**Metin Parçası**

================

İnsan Devletini İyi Anlamalı
Şu yeryüzünde inanın her birerimiz, dertlerimize dermanlar arar dururuz. Gerçekten her birerimizin derdi farklı, her birerimizin sıkıntısı ayrı, her birerimizin çıkmazları apayrı, her birerimizin bedeni ve rûhi sıkıntıları çok değişik. Devletler de aynı insanlâr gibidir. Farklı farklı bunalımları yaşar, farklı farklı sıkıntıları yaşar, farklı farklı çıkmazları yaşar, farklı farklı hastalıkları bedenin de taşır, farklı farklı zehirleri bilerek veyâ bilmeyerek bedenin de taşır, farklı farklı bataklıkları kurutmak isterler, farklı farklı huzursuzlukları yaşar. Önce insanı irdelemeliyiz, önce âdemoğlunu anlamalıyız, önce vâr oluş ile yok oluş arasındaki yâşanan o sırra vâkıf olmalıyız. Vâkıf olabilmek için önce aramalıyız, lâkin önce ne aradığımızı çok iyi bilmeliyiz, çok iyi bilmek için ise, neye ihtiyaç duyduğumuzu yâşamalı ve hissetmeliyiz. Unutmâ hissetmeyenler hissettiremez. Hisset ey cân hisset, önce adem oluşunu, insan oluşunu, yoktan vâr edilişini, gâlû belâdaki ahdini, yeryüzündeki vâr oluş sebebini, yeryüzüne efendi olarak yaratıldığını, hiçlik bahçesinde meyve veren bereketli tohumlardan olabileceğini hisset.
Evet evet insan en yüce, en kutsal, en bereketli, en kıymetli tohumdur.
Sen seni çürütmemeyi öğren ey azîzim ve azîzem.
Sen seni çürütmemeyi kavra ey sâlihim ve sâliham.
Sen seni çürütmemeye tâlib ol ey müminim ve müminem.
Çürümek çürümek ah çürümek!

================

Uzuv işaret noktası koordinatları
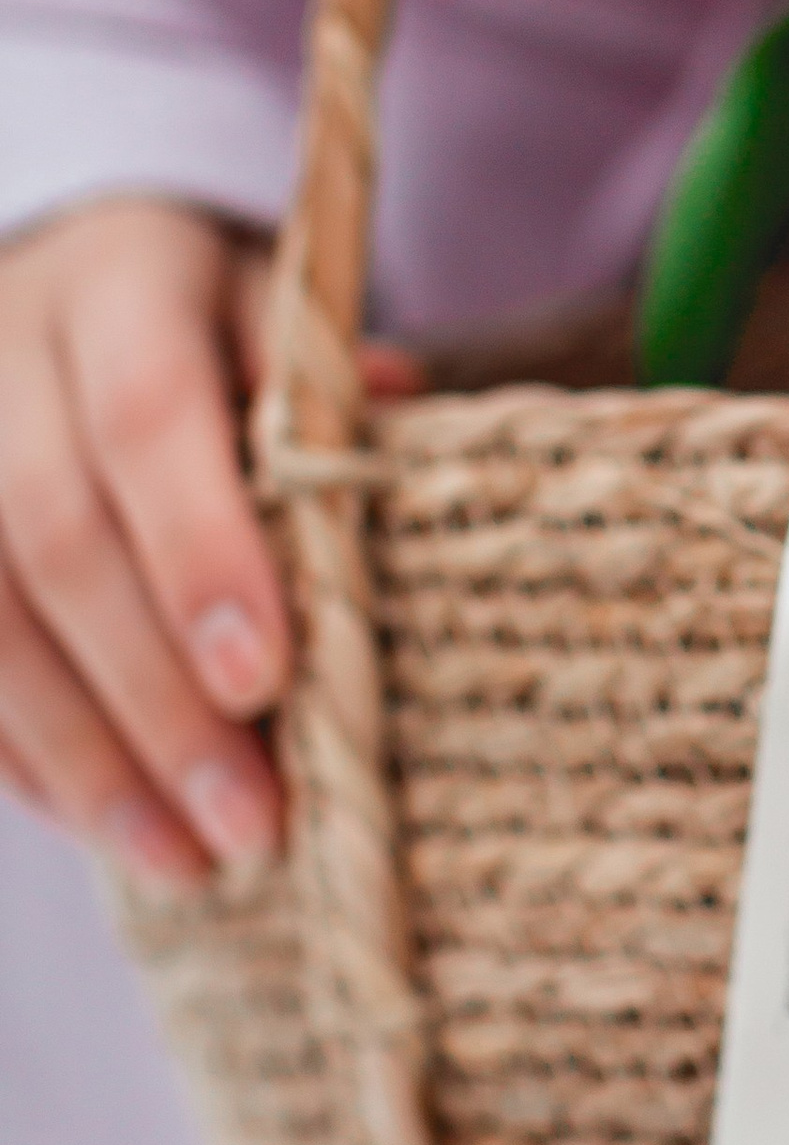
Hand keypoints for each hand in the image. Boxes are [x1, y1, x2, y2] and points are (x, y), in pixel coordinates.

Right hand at [0, 202, 285, 885]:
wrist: (73, 284)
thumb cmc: (210, 313)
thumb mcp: (282, 303)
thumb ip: (329, 378)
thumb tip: (394, 411)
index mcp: (121, 289)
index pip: (148, 417)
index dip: (200, 549)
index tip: (263, 678)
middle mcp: (9, 364)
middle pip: (57, 541)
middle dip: (155, 697)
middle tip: (250, 817)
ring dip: (90, 760)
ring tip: (189, 860)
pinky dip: (29, 757)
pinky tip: (111, 827)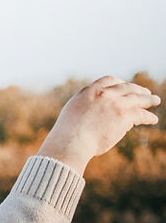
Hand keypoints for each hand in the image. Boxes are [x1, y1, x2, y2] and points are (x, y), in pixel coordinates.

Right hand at [37, 76, 160, 173]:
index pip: (109, 80)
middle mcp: (104, 94)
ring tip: (155, 101)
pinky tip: (153, 120)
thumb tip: (92, 112)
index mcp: (89, 91)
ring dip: (148, 99)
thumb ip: (85, 106)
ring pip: (138, 98)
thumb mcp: (72, 112)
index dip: (120, 82)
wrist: (71, 142)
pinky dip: (149, 117)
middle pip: (127, 87)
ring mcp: (116, 104)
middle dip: (138, 89)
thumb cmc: (67, 134)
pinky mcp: (125, 116)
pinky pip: (142, 114)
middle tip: (145, 93)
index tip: (125, 86)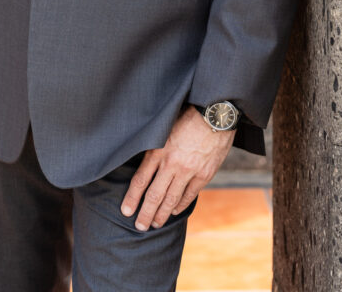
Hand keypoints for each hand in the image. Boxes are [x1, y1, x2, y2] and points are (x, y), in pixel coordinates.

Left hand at [120, 106, 233, 230]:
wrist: (215, 114)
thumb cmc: (187, 117)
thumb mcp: (163, 128)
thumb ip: (154, 146)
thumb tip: (143, 164)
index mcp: (158, 150)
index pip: (140, 180)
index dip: (132, 198)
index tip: (126, 211)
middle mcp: (172, 163)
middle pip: (154, 195)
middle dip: (145, 213)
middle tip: (139, 226)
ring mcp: (188, 171)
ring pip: (171, 199)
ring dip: (162, 214)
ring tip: (155, 224)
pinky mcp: (203, 175)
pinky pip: (189, 195)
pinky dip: (180, 205)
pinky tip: (174, 210)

================

**İş Emri 1**
İnsan ve devlet üzerine metinde insan nasıl bir tohum olarak anlatılıyor?
**İş Emri 2**
İnsan ve devlet üzerine metni son cümlesinden sonra aynı üslupla sürdürün.
Buradaki listenin metinle hiçbir ilgisi yok.

**Alıştırma Sonucu 1**
En yüce, en kutsal, en bereketli ve en kıymetli tohum olarak.

**Alıştırma Sonucu 2**
Çürümek için önce sağlam olmak gerekir, temiz olmak gerekir, hastalıklara ve mikroplara bulaşmamak gerekir. İnsan çekirdekliğin temizliği ve sağlamlığı yaratandan, pisliği ve çürümüşlüğü ise yaratılandandır. Her insan yaratılıştan ve doğuştan nûrdur, lâkin yâşadığı zaman dilimlerine yüklediği eksi enerjiyle nârlaşır. Lâkin kim de nûruna artı enerji yükler ise, işte o yaratılan kul, o yaratılan insan, o yaratılan âdem, vallâhi nurun âlâ nûr olur, yâni nurunun üzerine nur koymuş olur. Kim ki nurun âlâ nûr ise, kim ki nurunun üzerine nûr koymuş ise, billâhi o kul şifâ kaynağıdır, tillâhi o kul cenneti dahâ bu dünyâda yaşamış ve yaşatmış gibidir. Sâhi bırakalım artık âhiretteki cenneti dünyâda cennet bulamayanların, dünyada Allâh bulamayanların, ahiretteki cennetti serâp hükmündedir, âhiretteki Allâh'ı hayâl hükmündedir. Ey insân çekirdeği olan cân sultân, ey âdem tohumu olan en kıymetli varlık. Sen sultan iken lütfen kendi kendini köleleştirme, kendi kendini eritip yok etme. Sen en kıymetli vârlık iken, kendi kendini kıymetsizleştirme. Tercihler! ah bizi biz yapan terchler, bizi bizlikten eden tercihler, bakışlar ve akışlar, ah bizi biz yapan bakışlar ve akışlar, bizi bizlikten eden bakışlar ve akışlar. Azîzim kimsenin seni tartmasına gerek yok, kimsenin seni ölçmesine gerek yok. Sen kendi tercihlerine hassâsiyetli bir bâk, sen bakışlarına ve akışlarına dikkatlice bak. Bu hassasiyetin, bu dikkatin sonucundaki seni hâk terâzisiyle, vicdân terâzisiyle tart. Sen senin değerini önce kendin bil, belki bu biliş seni eksiden artıya çıkarır, belki de artının üzerine artı da koydurur. Ey insan çekirdeği, ey adem tohumu hâlâ nefes alıyor ve verebiliyor isen o vakit hâlâ özüne, özündeki o temizliğe, o berraklığa, o saflığa, o hakîkate hâlâ ulaşabilirsin. Bunun için samimi ve ihlaslı bir tövbe etmen yeterli olacaktır. Rahman ve Rahim olan Allâh çok Tevvabtır, çok bağışlayan, çok affedendir. Biz yüzümüzü hakkâ ve hakîkate çevirelim, biz tercihlerimizi haktan ve hakîkatten yana kullanalım.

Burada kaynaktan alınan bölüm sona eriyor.